> PROBLEM DESCRIPTION
Transcribe, without any alteration, only the lines that begin at the line containing "Follow each photo" and run to the last line below.

> DATASET RECORDS
########
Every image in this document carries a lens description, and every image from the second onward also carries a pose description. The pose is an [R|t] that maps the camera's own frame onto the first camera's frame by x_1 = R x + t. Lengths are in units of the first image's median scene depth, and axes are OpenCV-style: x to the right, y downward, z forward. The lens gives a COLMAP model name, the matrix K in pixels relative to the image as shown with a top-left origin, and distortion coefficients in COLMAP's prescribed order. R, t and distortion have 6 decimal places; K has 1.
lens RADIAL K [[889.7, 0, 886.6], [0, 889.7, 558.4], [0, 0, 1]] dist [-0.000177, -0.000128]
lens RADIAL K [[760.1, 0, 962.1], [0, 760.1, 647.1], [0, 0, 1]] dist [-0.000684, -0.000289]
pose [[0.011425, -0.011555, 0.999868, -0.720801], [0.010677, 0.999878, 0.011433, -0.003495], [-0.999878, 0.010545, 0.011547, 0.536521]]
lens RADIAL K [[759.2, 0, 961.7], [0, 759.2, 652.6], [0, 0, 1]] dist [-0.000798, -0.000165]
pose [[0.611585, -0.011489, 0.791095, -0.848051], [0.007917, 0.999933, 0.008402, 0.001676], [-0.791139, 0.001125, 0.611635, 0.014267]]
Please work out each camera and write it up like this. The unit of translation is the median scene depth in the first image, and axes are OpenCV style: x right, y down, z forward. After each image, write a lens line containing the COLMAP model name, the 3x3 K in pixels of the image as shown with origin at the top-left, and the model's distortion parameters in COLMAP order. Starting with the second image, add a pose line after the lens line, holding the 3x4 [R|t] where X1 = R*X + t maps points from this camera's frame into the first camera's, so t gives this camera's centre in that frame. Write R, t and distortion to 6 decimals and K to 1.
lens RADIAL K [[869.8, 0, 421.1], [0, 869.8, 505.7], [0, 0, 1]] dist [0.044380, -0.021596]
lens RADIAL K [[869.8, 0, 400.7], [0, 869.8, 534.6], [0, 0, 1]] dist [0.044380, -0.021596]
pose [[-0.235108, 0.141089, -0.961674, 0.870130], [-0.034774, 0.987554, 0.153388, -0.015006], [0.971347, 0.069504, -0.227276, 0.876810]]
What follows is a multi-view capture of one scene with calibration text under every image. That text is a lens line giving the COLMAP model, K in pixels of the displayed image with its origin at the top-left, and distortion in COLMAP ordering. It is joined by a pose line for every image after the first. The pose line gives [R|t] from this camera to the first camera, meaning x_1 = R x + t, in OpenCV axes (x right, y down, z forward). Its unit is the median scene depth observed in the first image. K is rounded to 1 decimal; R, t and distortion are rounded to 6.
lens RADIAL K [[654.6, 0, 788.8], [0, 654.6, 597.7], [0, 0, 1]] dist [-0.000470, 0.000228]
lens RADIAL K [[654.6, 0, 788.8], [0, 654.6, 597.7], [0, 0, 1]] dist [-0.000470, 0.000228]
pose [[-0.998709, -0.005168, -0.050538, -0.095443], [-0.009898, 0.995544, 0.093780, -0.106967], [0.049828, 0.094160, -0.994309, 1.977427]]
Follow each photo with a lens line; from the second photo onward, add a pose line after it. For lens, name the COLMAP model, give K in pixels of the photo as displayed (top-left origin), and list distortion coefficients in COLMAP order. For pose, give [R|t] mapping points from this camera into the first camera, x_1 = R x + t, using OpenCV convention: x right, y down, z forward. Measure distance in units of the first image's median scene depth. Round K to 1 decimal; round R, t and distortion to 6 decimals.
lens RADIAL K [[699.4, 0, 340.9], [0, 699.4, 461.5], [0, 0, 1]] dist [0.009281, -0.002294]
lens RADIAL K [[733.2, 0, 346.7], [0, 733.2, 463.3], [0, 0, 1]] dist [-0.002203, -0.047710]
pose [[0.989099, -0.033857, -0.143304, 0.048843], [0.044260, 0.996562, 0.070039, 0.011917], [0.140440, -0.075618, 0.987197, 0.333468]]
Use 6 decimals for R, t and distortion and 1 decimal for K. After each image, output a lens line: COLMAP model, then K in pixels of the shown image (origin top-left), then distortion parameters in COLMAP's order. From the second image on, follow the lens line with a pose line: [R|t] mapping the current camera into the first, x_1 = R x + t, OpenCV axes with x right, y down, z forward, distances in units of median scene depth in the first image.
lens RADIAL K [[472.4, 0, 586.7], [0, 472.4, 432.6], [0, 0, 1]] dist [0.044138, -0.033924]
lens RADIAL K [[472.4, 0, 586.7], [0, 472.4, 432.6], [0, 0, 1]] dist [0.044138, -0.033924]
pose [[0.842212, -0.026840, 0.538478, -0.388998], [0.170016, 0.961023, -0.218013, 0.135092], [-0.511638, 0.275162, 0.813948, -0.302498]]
########
> TASK RESULT
Follow each photo with a lens line; from the second photo onward, add a pose line after it. For lens, name the COLMAP model, give K in pixels of the photo as displayed (top-left origin), and list distortion coefficients in COLMAP order. For pose, give [R|t] mapping points from this camera into the first camera, x_1 = R x + t, using OpenCV convention: x right, y down, z forward. Measure distance in units of the first image's median scene depth. Round K to 1 decimal; round R, t and distortion to 6 decimals.
lens RADIAL K [[699.4, 0, 340.9], [0, 699.4, 461.5], [0, 0, 1]] dist [0.009281, -0.002294]
lens RADIAL K [[733.2, 0, 346.7], [0, 733.2, 463.3], [0, 0, 1]] dist [-0.002203, -0.047710]
pose [[0.989099, -0.033857, -0.143304, 0.048843], [0.044260, 0.996562, 0.070039, 0.011917], [0.140440, -0.075618, 0.987197, 0.333468]]
Use 6 decimals for R, t and distortion and 1 decimal for K. After each image, output a lens line: COLMAP model, then K in pixels of the shown image (origin top-left), then distortion parameters in COLMAP's order. From the second image on, follow the lens line with a pose line: [R|t] mapping the current camera into the first, x_1 = R x + t, OpenCV axes with x right, y down, z forward, distances in units of median scene depth in the first image.
lens RADIAL K [[472.4, 0, 586.7], [0, 472.4, 432.6], [0, 0, 1]] dist [0.044138, -0.033924]
lens RADIAL K [[472.4, 0, 586.7], [0, 472.4, 432.6], [0, 0, 1]] dist [0.044138, -0.033924]
pose [[0.842212, -0.026840, 0.538478, -0.388998], [0.170016, 0.961023, -0.218013, 0.135092], [-0.511638, 0.275162, 0.813948, -0.302498]]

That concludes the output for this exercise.